As the afternoon goes on, the patient load has been steady, but not hectic. But working in an emergency room means that could change at any moment. Within minutes, it does. Bonnie and her team must work together to help a stroke victim.

"This is a very stressful job," Bonnie says. "I think, what you do is you work through the day and you try not to let little things get to you."

Bonnie works three 12-hour days instead of five eigh-hour ones. It's a schedule many nurses choose.

"They do have a flexible schedule here, so people are allowed to do the twelves or the eights. I guess it all depends on what your tolerance is," she explains.

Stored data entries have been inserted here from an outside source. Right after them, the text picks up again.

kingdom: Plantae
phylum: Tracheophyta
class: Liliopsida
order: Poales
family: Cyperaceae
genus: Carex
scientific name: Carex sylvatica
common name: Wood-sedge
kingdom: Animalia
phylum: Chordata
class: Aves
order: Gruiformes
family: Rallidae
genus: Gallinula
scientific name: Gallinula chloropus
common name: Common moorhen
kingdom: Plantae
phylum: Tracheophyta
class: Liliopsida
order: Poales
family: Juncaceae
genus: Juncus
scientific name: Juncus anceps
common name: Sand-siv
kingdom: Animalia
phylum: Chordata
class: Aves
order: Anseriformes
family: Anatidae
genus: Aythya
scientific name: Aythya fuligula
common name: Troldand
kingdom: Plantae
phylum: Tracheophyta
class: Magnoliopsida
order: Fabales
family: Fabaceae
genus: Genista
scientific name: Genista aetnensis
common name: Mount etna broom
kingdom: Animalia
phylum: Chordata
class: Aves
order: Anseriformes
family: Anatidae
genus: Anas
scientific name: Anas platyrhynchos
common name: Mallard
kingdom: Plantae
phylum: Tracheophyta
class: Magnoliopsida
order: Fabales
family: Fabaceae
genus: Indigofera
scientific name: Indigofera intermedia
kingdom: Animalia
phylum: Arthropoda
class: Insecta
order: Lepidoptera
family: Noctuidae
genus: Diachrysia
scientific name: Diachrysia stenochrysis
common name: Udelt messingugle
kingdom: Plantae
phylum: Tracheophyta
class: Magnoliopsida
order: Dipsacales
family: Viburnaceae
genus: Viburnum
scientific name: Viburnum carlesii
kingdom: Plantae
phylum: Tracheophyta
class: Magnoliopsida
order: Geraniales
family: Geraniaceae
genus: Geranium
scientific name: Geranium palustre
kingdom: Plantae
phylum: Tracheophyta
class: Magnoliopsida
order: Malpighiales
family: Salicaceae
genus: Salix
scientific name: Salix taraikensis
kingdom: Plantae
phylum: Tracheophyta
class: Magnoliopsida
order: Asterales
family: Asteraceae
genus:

At pm, the LifeStar helicopter lifts off to pick up a woman critically injured in a car accident.

"Everything is set up so when the patient rolls through the door, we can get started as quickly as possible," Bonnie says.

At 6pm, they're ready and waiting.

"Apparently, there is a closed head injury, some fractures, respiratory stress," says Bonnie.

When the patient arrives, the trauma team springs into action. Every member of the trauma team will do their part to pull the patient through, but a critically injured patient doesn't mean the rest of the trauma center comes to a halt. Three more ambulances are on the way, with victims from two different accidents. Patients are piling up in the hall. As 7pm approaches, Bonnie works with the charge nurse for the next shift to move some patients to a different area of the hospital. Then, it's time to let go, and go home.

"You can't really hold things here. If you did, I think it would be very difficult. You have to let go of things," Bonnie says. "It's a very stressful area."

But it's one Bonnie Sawyer clearly enjoys.

"I love my job," she says. "I don't think I'd ever want to do anything else."